En Tunisie, la scène politique traverse une phase de torpeur profonde. Les partis semblent en veilleuse, les syndicats ont perdu de leur force mobilisatrice, et la société civile se replie sur elle-même.
Je crois que cette atonie n’est pas un accident de parcours, mais un moment structurel de ce que Schumpeter appelait le creux du cycle, qui est une phase de retrait et de recomposition, qui précède parfois les renaissances les plus fécondes.
Dans ce contexte, l’islam politique, longtemps au cœur des dynamiques démocratiques postrévolutionnaires, connaît lui aussi un repli marqué. Avant même de discuter ses performances politiques, il convient de s’arrêter sur l’appellation elle-même. Le terme "Islam politique" n’émane pas des courants islamistes, qui refusent de dissocier foi, action politique et engagement social. Cette dénomination, souvent imposée de l’extérieur, configure un débat considéré biaisé opposant le Religieux au Politique, alors que les acteurs islamistes se perçoivent comme héritiers naturels d’une tradition intégrant ces dimensions (Roy, 2004).
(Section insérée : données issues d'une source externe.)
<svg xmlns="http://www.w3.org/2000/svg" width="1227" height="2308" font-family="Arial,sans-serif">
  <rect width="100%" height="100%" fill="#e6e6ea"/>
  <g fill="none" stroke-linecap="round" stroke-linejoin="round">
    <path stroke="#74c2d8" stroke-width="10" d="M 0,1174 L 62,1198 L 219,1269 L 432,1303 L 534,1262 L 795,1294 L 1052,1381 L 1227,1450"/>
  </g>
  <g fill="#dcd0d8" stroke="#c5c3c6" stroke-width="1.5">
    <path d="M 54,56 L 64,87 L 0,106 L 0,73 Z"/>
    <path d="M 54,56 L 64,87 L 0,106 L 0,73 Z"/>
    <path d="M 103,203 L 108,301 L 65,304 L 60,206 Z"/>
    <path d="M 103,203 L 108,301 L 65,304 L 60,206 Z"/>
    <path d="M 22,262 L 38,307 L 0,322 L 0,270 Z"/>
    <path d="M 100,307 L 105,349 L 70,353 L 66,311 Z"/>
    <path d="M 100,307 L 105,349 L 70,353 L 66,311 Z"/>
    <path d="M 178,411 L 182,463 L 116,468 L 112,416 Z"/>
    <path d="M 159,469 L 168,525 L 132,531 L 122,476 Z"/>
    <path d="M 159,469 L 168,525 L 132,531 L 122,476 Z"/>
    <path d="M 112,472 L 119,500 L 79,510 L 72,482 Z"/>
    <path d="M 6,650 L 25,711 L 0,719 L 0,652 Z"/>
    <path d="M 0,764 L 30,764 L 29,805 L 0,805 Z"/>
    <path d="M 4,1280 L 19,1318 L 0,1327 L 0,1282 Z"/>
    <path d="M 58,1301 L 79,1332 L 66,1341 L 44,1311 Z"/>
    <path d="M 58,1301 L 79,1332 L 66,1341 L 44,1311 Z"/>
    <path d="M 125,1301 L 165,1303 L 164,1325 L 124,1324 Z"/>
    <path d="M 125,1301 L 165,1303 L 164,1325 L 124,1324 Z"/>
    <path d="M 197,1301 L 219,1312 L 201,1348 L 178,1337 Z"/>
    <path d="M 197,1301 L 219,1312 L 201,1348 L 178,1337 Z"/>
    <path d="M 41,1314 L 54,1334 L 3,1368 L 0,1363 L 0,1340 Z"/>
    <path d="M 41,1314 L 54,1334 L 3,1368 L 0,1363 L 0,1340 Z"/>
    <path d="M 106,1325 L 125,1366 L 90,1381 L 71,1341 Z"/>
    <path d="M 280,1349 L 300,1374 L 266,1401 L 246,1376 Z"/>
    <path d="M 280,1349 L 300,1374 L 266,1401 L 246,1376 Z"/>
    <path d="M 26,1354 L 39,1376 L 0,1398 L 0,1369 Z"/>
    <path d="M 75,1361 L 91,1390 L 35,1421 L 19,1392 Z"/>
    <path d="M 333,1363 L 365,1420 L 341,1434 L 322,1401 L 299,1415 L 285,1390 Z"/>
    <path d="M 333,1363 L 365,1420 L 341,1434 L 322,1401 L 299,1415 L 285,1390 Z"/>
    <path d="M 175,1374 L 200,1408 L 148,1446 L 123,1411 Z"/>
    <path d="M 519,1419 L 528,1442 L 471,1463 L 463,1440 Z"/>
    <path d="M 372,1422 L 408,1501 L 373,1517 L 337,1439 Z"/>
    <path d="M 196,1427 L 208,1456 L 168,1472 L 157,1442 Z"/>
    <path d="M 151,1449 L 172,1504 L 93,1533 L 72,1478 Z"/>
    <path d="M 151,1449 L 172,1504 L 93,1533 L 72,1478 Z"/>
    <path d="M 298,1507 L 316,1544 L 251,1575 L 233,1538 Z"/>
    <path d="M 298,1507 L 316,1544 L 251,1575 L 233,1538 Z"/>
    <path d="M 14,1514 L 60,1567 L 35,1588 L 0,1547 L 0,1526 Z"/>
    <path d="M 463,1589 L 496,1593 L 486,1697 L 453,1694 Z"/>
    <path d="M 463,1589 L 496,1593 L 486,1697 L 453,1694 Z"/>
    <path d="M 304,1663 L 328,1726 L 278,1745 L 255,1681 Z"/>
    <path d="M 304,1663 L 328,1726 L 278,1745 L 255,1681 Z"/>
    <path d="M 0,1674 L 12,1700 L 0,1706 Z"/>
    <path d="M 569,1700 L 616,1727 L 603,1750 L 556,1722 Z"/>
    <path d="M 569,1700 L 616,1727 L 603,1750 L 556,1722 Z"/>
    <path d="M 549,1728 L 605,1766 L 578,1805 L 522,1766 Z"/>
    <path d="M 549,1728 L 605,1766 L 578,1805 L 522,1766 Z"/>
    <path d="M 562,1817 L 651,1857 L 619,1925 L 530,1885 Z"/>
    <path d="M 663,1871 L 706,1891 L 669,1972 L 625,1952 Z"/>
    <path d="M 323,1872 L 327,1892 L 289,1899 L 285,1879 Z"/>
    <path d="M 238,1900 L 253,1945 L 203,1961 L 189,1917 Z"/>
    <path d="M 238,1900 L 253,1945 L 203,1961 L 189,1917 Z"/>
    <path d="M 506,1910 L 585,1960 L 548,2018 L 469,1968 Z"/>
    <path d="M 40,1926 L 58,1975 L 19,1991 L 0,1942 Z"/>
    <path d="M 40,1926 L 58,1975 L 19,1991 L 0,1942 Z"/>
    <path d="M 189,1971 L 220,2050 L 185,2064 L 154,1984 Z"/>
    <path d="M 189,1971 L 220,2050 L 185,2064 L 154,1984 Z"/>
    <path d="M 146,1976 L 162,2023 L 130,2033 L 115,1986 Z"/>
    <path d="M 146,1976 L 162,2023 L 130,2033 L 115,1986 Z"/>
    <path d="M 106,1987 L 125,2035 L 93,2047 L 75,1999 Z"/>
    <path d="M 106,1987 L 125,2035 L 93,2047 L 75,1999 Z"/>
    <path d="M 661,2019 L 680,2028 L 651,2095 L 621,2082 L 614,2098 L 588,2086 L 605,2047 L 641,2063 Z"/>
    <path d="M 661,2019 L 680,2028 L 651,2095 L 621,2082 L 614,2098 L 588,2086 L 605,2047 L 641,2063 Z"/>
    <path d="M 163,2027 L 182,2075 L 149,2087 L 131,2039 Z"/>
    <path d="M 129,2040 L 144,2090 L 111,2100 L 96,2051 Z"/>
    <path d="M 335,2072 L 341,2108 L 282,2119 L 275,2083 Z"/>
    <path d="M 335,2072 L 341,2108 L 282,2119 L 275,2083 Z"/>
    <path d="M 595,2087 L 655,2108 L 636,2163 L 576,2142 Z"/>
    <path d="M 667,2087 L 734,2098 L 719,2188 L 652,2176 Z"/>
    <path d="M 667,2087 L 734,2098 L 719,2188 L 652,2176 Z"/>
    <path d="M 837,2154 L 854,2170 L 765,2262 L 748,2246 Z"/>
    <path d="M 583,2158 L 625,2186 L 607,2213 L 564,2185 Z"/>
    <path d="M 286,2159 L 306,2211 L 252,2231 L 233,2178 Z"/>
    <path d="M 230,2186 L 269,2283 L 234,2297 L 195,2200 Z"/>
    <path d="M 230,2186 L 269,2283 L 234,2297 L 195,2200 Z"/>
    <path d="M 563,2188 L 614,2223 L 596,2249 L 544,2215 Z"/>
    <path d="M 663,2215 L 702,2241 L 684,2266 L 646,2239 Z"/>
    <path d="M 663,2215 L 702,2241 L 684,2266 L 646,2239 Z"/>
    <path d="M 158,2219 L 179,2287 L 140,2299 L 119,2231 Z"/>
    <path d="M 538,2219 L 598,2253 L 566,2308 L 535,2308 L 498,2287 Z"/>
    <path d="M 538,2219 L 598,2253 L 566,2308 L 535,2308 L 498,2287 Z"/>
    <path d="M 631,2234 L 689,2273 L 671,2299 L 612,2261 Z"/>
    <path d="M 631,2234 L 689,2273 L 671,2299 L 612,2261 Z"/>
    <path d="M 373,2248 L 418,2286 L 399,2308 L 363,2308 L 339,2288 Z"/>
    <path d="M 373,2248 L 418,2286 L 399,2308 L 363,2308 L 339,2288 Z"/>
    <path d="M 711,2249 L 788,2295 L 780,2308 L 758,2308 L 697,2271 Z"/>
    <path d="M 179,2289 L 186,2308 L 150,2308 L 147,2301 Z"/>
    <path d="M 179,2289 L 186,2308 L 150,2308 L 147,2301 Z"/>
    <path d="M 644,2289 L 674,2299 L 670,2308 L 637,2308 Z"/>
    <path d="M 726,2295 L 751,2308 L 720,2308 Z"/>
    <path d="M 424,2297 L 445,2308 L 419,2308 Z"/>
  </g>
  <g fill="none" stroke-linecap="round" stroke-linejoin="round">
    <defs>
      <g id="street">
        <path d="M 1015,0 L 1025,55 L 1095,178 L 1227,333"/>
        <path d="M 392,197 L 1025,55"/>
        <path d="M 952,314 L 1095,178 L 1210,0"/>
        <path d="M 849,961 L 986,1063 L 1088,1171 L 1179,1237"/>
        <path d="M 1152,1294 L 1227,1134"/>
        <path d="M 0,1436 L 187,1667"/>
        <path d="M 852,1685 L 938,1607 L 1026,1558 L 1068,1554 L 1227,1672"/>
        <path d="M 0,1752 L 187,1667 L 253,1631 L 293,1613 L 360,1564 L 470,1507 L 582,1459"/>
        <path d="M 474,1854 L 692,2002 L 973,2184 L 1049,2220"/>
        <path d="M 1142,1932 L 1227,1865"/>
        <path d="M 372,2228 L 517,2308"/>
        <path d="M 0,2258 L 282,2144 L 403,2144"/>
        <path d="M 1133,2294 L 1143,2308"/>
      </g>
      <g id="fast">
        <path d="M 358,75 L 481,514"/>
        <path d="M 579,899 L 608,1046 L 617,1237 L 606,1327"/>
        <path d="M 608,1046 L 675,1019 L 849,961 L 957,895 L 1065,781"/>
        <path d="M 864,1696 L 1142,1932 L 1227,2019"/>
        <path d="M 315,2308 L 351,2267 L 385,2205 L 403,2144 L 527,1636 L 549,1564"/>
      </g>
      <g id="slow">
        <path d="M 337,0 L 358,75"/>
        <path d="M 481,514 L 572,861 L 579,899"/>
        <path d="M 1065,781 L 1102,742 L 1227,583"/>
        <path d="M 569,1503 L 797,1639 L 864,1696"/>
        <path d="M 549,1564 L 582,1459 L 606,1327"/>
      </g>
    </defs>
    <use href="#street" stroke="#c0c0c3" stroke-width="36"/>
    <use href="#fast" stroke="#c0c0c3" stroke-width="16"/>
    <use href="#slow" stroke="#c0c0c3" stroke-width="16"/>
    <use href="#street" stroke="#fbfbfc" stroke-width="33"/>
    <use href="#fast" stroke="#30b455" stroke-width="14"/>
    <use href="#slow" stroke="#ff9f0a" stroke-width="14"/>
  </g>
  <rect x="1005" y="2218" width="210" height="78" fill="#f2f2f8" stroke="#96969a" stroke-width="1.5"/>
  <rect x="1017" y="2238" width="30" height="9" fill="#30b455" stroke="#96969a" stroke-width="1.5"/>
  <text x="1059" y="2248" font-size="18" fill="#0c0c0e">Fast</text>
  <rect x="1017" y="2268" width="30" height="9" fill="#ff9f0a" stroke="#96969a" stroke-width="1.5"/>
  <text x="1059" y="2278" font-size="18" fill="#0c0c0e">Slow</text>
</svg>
C’est justement cette continuité organique avec la culture religieuse et sociale du pays qui a permis à ces mouvements, notamment Ennahdha, de s’enraciner profondément. Bien avant leur reconnaissance légale, leurs réseaux caritatifs, éducatifs et spirituels ont construit une base sociale élargie, qui les a rendus incontournables après la révolution. Leur poids historique a contraint les forces rivales telles que le RCD, Nidaa Tounes, Attayar et autres, à les intégrer dans leurs calculs stratégiques, illustrant ce que Schattschneider appelait depuis 1960, "conflicts of conflict", où l’inclusion ou l’exclusion des acteurs redéfinit la nature même du conflit politique.
Mais cet enracinement n’a pas suffi à transformer la légitimité en capacité de gouverner. Une fois au pouvoir, Ennahdha a peiné à formuler des alternatives économiques concrètes à même de répondre aux attentes sociales. Les promesses de justice sociale, de lutte contre la corruption et de relance de l’emploi sont restées largement non tenues. Ce vide programmatique, combiné à une gouvernance hésitante, a engendré une perception massive de déception. Et ce constat ne vaut pas uniquement pour l’islam politique, mais pour l’ensemble du spectre partisan ayant échoué à produire un horizon crédible de transformation. Ce manque d’offre réelle a nourri la défiance, renforcé l’abstention, et préparé le terrain à un autoritarisme technocratique décomplexé.
Ce repli s’explique aussi par l’action conjuguée des héritiers de la rente, qu’ils soient issus de l’ancien régime ou reconvertis dans les élites économiques actuelles et des médias dominants, souvent liés à ces intérêts. Ensemble, ils ont œuvré à désamorcer le conflit politique en délégitimant les corps intermédiaires, en verrouillant l’espace public et en imposant un récit disqualifiant toute forme de mobilisation. Les médias ont ainsi joué un rôle structurant dans l’aplatissement du débat démocratique.
La société civile, quant à elle, n’échappe pas à ce reflux. Épuisée par une décennie d’instabilité, fragilisée par des financements précaires et une perte de lien avec ses bases, elle peine à incarner un contrepoids effectif.
Le champ politique s’en trouve dévitalisé, sans projet fédérateur ni volonté collective assumée.
Mais ce creux du cycle peut aussi devenir un moment de refondation. Si l’on suit toujours Schumpeter, les phases de destruction sont aussi des phases de réinvention. Ce moment doit être saisi comme une opportunité: opportunité pour réviser les référentiels idéologiques, repenser la démocratie comme espace de conflictualité féconde, et surtout, pour reconstruire une offre politique articulée à la réalité économique et sociale.
La société tunisienne attend moins des discours qu’une vision claire, cohérente et exécutable. Il ne s’agit plus seulement de gagner des élections, mais de renouer avec le sens du collectif et la capacité à porter un projet viable.
L’islam politique, comme les autres forces, est ainsi confronté à une alternative de se transformer ou se dissoudre dans l’insignifiance. Ce n’est pas la fin d’un cycle religieux ou partisan, mais peut-être la fin d’une illusion, selon laquelle l’ancrage culturel suffit sans horizon économique, et que la légitimité historique remplace le travail programmatique. Pour réémerger, le Politique, comprenant tous les mouvements, qu'ils soient laïcs ou conservateurs, devra affronter à nouveau le réel, dans toute sa complexité.